Together the choreographer and dancers created the image of male heroism in the Soviet Union. Grigorovich became the figurehead of the “golden era” of Soviet Ballet. Larissa Saveliev, the former Bolshoi dancer who co-founded and directs Youth America Grand Prix, told me that it was Spartacus’ emphasis on sheer male energy that was so captivating. Grigorovich was less interested in specific steps than the story as a whole. In my conversation with Bolshoi Ballet’s artistic director Sergei Filin last April, he explained the ballet’s success to me by pointing out that it has a strong narrative flow and the “monologues” of the four main characters move the plot forward.

When it last came to NYC in 2005, New York Times critic John Rockwell called it “a grand cinematic spectacle, full of leaps and loves and betrayals and brilliant tableaus.”

Although no one has booed Grigorovich’s version as far as I know, it’s controversial in the sense that Americans and Russians react to it differently. American dance writers tend to find it propagandistic. Jennifer Homans, in her book Apollo’s Angels, describes it as the epitome of Soviet bravura—in both good and bad ways. “The Bolshoi kept going but after Spartacus, it was running on old energy, recycling past glories, fighting old ideological battles.” She clearly has no respect for the choreography. Although she says Vasiliev was thrilling in the lead role, she calls Spartacus a “degraded form of art” compared to Balanchine, Ashton, and Robbins.

Ivan Vasiliev in Grigorovich's Spartacus

Ivan Vasiliev in Grigorovich’s Spartacus

Others praise the achievement of this enduring Spartacus but say the performance relies on a superstar like Vladimir Vasiliev in the 60s and 70s, or Ivan Vasiliev in the last few years. (Unfortunately Vasiliev the younger cannot dance it this month as he will be performing with Natalia Osipova at Segerstom Center for the Arts in California. View a YouTube clip of the elder Vasiliev in the role here, and the younger Vasiliev here.) 

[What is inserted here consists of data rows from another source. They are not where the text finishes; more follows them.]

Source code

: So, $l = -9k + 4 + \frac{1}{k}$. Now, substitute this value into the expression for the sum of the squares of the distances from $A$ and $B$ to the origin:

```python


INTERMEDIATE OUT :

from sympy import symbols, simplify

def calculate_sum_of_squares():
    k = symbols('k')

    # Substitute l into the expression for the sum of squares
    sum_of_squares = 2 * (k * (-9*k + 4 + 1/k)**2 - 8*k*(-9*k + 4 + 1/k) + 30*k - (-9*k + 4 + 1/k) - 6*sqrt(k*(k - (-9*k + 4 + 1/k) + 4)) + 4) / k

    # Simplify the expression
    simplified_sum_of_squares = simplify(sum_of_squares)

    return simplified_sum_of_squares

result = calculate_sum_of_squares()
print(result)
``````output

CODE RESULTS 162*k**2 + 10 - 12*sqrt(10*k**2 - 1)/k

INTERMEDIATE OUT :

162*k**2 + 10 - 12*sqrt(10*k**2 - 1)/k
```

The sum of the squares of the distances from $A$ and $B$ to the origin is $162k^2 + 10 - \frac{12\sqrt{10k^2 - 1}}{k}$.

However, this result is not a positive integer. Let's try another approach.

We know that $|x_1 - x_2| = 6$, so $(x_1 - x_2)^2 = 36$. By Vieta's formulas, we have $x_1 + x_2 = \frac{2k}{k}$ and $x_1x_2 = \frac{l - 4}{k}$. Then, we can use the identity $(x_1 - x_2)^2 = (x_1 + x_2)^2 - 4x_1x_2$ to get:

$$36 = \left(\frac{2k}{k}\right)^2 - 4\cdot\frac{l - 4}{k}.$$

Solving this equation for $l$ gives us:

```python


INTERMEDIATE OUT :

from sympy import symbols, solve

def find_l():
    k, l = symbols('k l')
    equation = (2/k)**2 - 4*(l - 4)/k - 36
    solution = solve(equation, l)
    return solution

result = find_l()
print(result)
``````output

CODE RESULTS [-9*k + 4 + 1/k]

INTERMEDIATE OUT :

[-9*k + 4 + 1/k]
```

And then there is the view of Ezrahi, who believes that the ballet’s artistry trumps its original purpose as a government mouthpiece. I hope she is correct when she says the following:

“In the final analysis, ideological demands never managed to completely stifle the power of artistic autonomy. After the collapse of communism, Spartacus has survived the death of the political system that had provided the context of its creation. Today the ballet stands as a reminder that despite the political-ideological demands…artistic imagination proved to be remarkably resilient, creative, and enduring.”